**TASKS**
- A) Answer these questions about the forum excerpt, one answer per line, marked the same way:
(i) What alpha value is passed to the inference calls?
(ii) According to the code comment, what angle does kz stand for?
(iii) How many potential issues does the reply say it sees?
- B) Please give the forum excerpt again from "Post hoc paired" to "vs BK_UN p.append(p0)", swapping "knee transverse angle" for "knee frontal angle".

Perform Two-way ANOVA with repeated-measures on two factors

t, t0, ti, ti0 = [],[],[],[]

for n in range(len(ang)): t0 = spm1d.stats.anova2rm( ang[n], A, B, SUBJ) t.append(t0)

for x in range (len(t)): ti0 = t[x].inference(alpha=0.05) ti.append(ti0)

for x in range (len(t)): for i in range (3): print ti[x][i].clusters

%%

Post hoc paired t-test for ankle and knee transverse angle

x = kz # kz for knee transverse angle x = [x [(A == 0) & (B == 0)], #BW_AN x [(A == 0) & (B == 1)], #BW_UN x [(A == 1) & (B == 0)], #BK_AN x [(A == 1) & (B == 1)]] #BK_UN

Perform Two-way ANOVA with repeated-measures on one factor

p, p0, pi, pi0 = [],[],[],[]

p0 = spm1d.stats.ttest_paired(x[0], x[1]) # BW_AN vs BW_UN p.append(p0) p0 = spm1d.stats.ttest_paired(x[0], x[2])# BW_AN vs BK_AN p.append(p0) p0 = spm1d.stats.ttest_paired(x[1], x[2])# BW_UN vs BK_AN p.append(p0) p0 = spm1d.stats.ttest_paired(x[1], x[3])# BW_UN vs BK_UN p.append(p0)

for j in range (len(p)): pi0 = p[j].inference(alpha=0.05) pi.append(pi0) print pi[j].clusters

[0todd0000]

Hi Bernard,

The code looks fine but I see two potential issues with respect to probing the interaction effect.

1. The first point pertains to the two commands below. The first command assembles a number of variables, including kz, but then the second command appears to use only kz in post hoc tests. Are you seeing the interaction in the kz variable?

ang = [ax,ay,az,kx,ky,kz,hx,hy,hz]

x = kz # kz for knee transverse angle

2. The second point pertains to the post hoc tests in the code snippet below (I've left out the append commands for brevity).

**Data records**
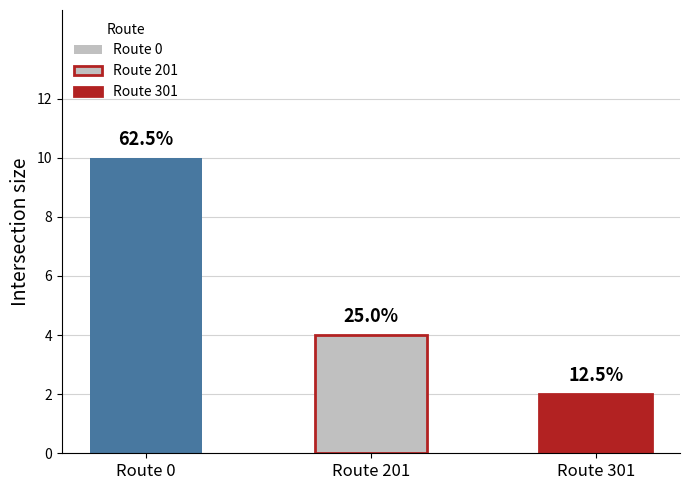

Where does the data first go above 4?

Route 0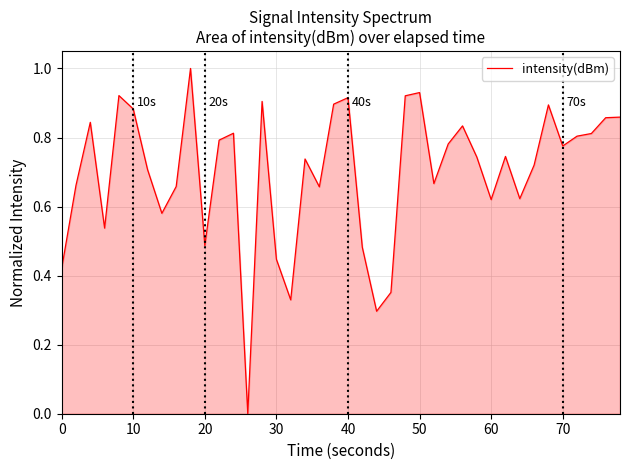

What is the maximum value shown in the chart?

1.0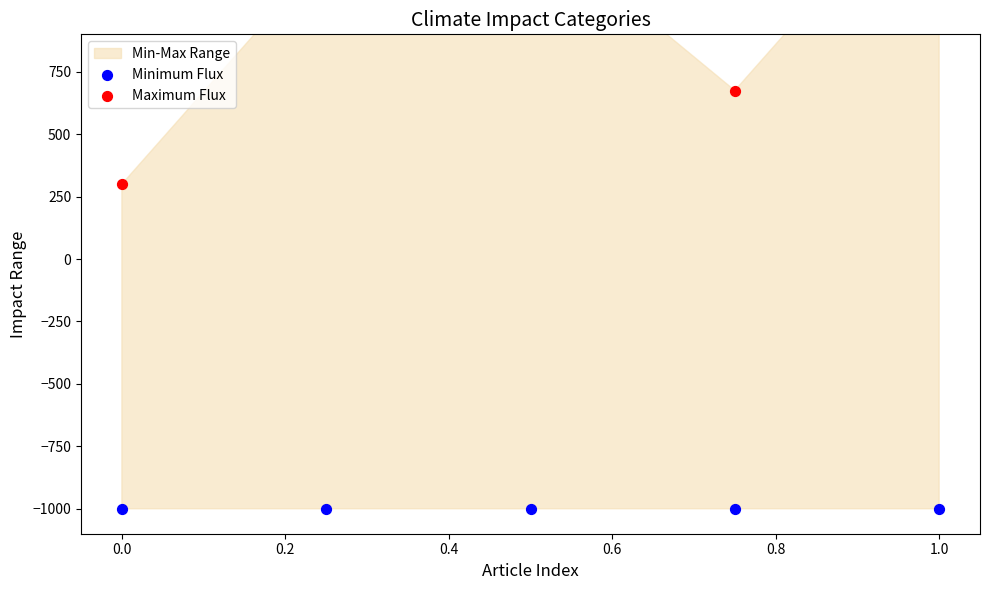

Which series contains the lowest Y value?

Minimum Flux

**RESPONSES TO THE EXERCISE**
- A)
(i) 0.05
(ii) Knee transverse angle
(iii) Two

- B)
Post hoc paired t-test for ankle and knee frontal angle

x = kz # kz for knee frontal angle x = [x [(A == 0) & (B == 0)], #BW_AN x [(A == 0) & (B == 1)], #BW_UN x [(A == 1) & (B == 0)], #BK_AN x [(A == 1) & (B == 1)]] #BK_UN

Perform Two-way ANOVA with repeated-measures on one factor

p, p0, pi, pi0 = [],[],[],[]

p0 = spm1d.stats.ttest_paired(x[0], x[1]) # BW_AN vs BW_UN p.append(p0) p0 = spm1d.stats.ttest_paired(x[0], x[2])# BW_AN vs BK_AN p.append(p0) p0 = spm1d.stats.ttest_paired(x[1], x[2])# BW_UN vs BK_AN p.append(p0) p0 = spm1d.stats.ttest_paired(x[1], x[3])# BW_UN vs BK_UN p.append(p0)